Speaker Welch promised that there would be a new day in Springfield, but his stance when it comes to this issue shows that he intends to continue right on living in the Madigan era. It’s time for this Speaker to decide what his legacy will be in the context of workers’ rights. Will he deliver on his promise, or is he just another machine politician?
With the 2024 elections approaching, we hope our union siblings throughout Illinois are paying attention. We hope they are watching how Speaker Welch treats unions when they don’t have the money to fund his war chest—or to help him hamstring his political opponents during the primary season. We hope they are considering what this means for them–and whether their trust in the Speaker is misplaced. We hope they are asking themselves whether Speaker Welch will be there for them if, someday, they should need him more than he needs them. The same goes for President Don Harmon. We encourage our union siblings to think long and hard, and to act accordingly.
We hope businesses and chambers of commerce see how Speaker Welch is comfortable telling them to work with unions while he does the opposite. We hope they see how his stance on unions suddenly changes the moment it is he who would be potentially inconvenienced, not just the “little people.” “Unions for thee but not for me.”
With the DNC fast approaching, it’s also perplexing that the Speaker is comfortable showing such blatant hypocrisy when it comes to unions, given the unequivocal support for the right of every worker to organize explicitly laid out in the Democratic Party platform. Time will tell whether the DNC is so comfortable saying one thing while doing another that this is who they feel should represent the Democratic Party in Chicago this summer.
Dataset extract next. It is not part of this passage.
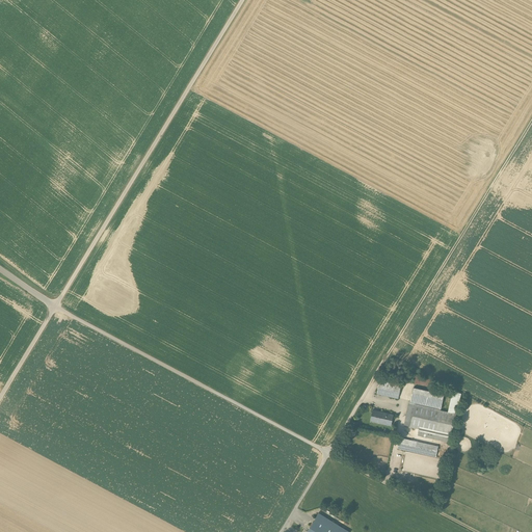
[(400,384),(379,380),(376,395),(397,399),(400,384)]
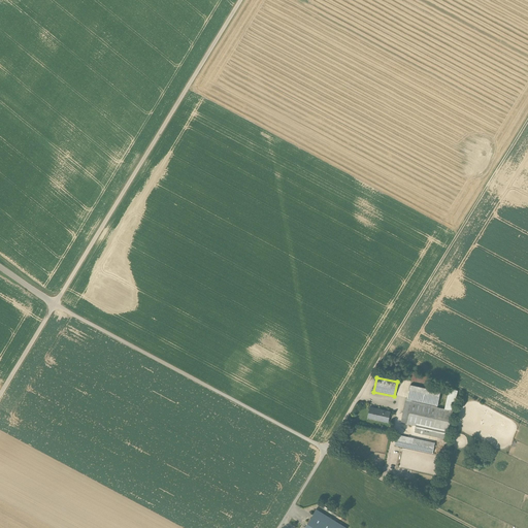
[(413,402),(437,407),(440,392),(409,385),(408,390),(415,392),(413,402)]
Where does that leave us? Now that it’s clear that there’s nothing to be gained by following any “process” laid out by the Speaker’s office, we’re through bending over backwards to be cooperative and collegial. We have always maintained that no new law is required to enable us to unionize, and that the Workers’ Rights Amendment guarantees all workers in Illinois the right to organize and bargain through their chosen representatives. We now intend to exercise that right, with or without the Speaker’s cooperation and without waiting an additional year, or more, for another poison-pill “legal framework”. The Speaker had the chance to craft a framework with which he was comfortable, and squandered it. That ship has sailed.
A legislative staff union has been formed and will negotiate on behalf of willing legislative employees. It is only a question of when–and of how much unpleasantness must impede the people’s work before that can happen. That decision is entirely Speaker Welch’s to make, and we call on him to make it.
ILSA would have preferred that it not have come to this. We would have preferred for the Speaker and his aides to have had the maturity, character and integrity to deal with us openly and honestly. But, sadly, this has not been the case.
Speaker Welch should put aside his misguided, union busting policies and voluntarily recognize ILSA’s proposed bargaining unit or hold an election administered by an impartial third party.
Regardless of the Speaker’s decision, ILSA will continue to fight until our rights are taken seriously. If Speaker Welch thought that charades and delaying tactics would put this behind him, then he is about to discover that he has been mistaken.
The people of Illinois deserve a government that embodies the principles it advocates, that conducts itself with integrity and that can effectively serve its constituents. Speaker Welch and President Harmon are not living up to that standard.
We are the Illinois Legislative Staff Association. We’ve said before that we are not giving up or going away. We will not be intimidated. We will not be dismissed. We will not be ignored.